# #4 cu for 100a sub-panel



## 3xdad (Jan 25, 2011)

still is fine for single phase resi. 310.15(B)(7) 2011

Or are you referring to the 100% load thing?


----------



## Julius793 (Nov 29, 2011)

3xdad said:


> still is fine for single phase resi. 310.15(B)(7) 2011
> 
> Or are you referring to the 100% load thing?


Isn't that table only for the main feeder and not for a sub?


----------



## 3xdad (Jan 25, 2011)

i consider the panels that 4 wire feeders supply to be sub panels, but i get what you are say'in.

Others will correct if i'm wrong, but the way i understand it is, lets say you have a 100 amp meter main with no other circuit spaces. Then you can use #4Cu for the feeder to what i would call a sub panel because that feeder will carry 100% of the load and does not need to be larger than the SEC's.

If you have a meter combo with the 100 amp disco and circuit spaces in the service equipment and you want to take a 100 amp feeder to a sub, then yeah, #3Cu.

To answer your original question, yeah, i think that just changed with the 2011.


----------



## kbatku (Oct 18, 2011)

You can only "uprate" #4 if it's the main service. Subpanels - no bueno. It's only good for what - 85 amps? 

And yes, it "used to be OK" because the inspectors hadn't caught on yet (or something) . Now they'll call it all day long...


----------



## Cletis (Aug 20, 2010)

*ref*



3xdad said:


> i consider the panels that 4 wire feeders supply to be sub panels, but i get what you are say'in.
> 
> Others will correct if i'm wrong, but the way i understand it is, lets say you have a 100 amp meter main with no other circuit spaces. Then you can use #4Cu for the feeder to what i would call a sub panel because that feeder will carry 100% of the load and does not need to be larger than the SEC's.
> 
> ...


Code ref? Look at my feeder thread as well.
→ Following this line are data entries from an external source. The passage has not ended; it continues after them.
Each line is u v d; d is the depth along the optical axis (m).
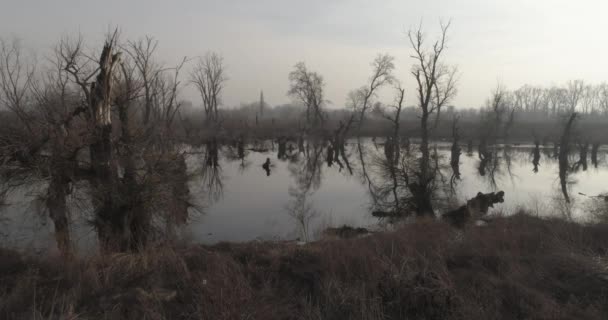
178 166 10.27
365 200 17.80
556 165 32.94
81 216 9.59
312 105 61.84
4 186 9.71
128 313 4.96
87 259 6.75
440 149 46.62
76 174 8.95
It is a main feed thru. Is that in 215 somewhere??


----------



## Dennis Alwon (May 9, 2009)

kbatku said:


> You can only "uprate" #4 if it's the main service. Subpanels - no bueno. It's only good for what - 85 amps?
> 
> And yes, it "used to be OK" because the inspectors hadn't caught on yet (or something) . Now they'll call it all day long...
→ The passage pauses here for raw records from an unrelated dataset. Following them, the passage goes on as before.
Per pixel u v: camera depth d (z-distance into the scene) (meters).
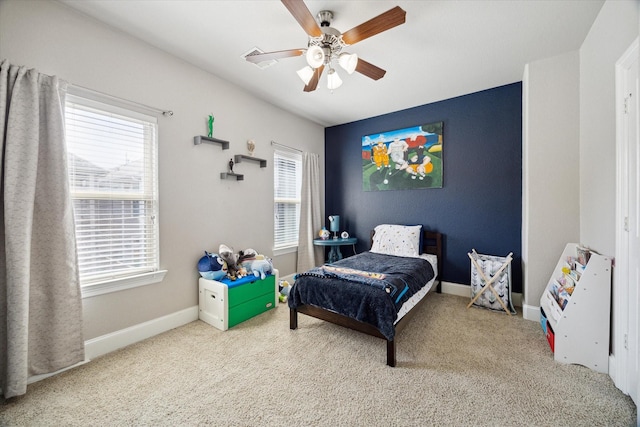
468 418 1.37
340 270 2.44
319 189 4.38
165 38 2.19
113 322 2.06
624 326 1.55
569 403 1.47
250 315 2.63
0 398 1.52
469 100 3.26
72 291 1.78
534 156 2.52
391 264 2.77
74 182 1.89
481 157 3.21
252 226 3.25
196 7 1.85
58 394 1.56
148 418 1.38
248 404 1.48
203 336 2.27
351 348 2.07
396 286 2.04
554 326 1.93
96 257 2.00
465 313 2.74
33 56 1.70
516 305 2.98
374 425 1.33
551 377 1.69
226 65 2.60
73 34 1.86
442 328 2.40
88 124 1.95
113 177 2.08
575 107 2.33
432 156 3.51
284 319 2.63
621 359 1.57
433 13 1.89
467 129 3.28
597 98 1.95
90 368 1.81
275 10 1.88
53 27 1.77
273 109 3.54
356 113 3.89
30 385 1.63
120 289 2.10
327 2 1.80
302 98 3.36
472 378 1.69
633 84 1.51
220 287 2.40
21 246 1.54
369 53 2.38
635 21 1.45
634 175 1.51
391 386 1.62
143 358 1.94
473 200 3.27
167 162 2.40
This is not correct. 3Xdad has it correct. If the subpanels carries the entire load of the dwelling then the panel may use T. 310.15(B)(6) otherwise you have to use T. 310.16. Ref. art. 310(15)(B)(6)- 2008------------ (B)(7) in 2011


----------



## Dennis Alwon (May 9, 2009)

I had to move the other posts to the appropriate thread. Sorry


----------



## kbatku (Oct 18, 2011)

Thanks Dennis -I didn't read closely enough. I was thinking of a subpanel coming off another panel (duh!). My bad.


----------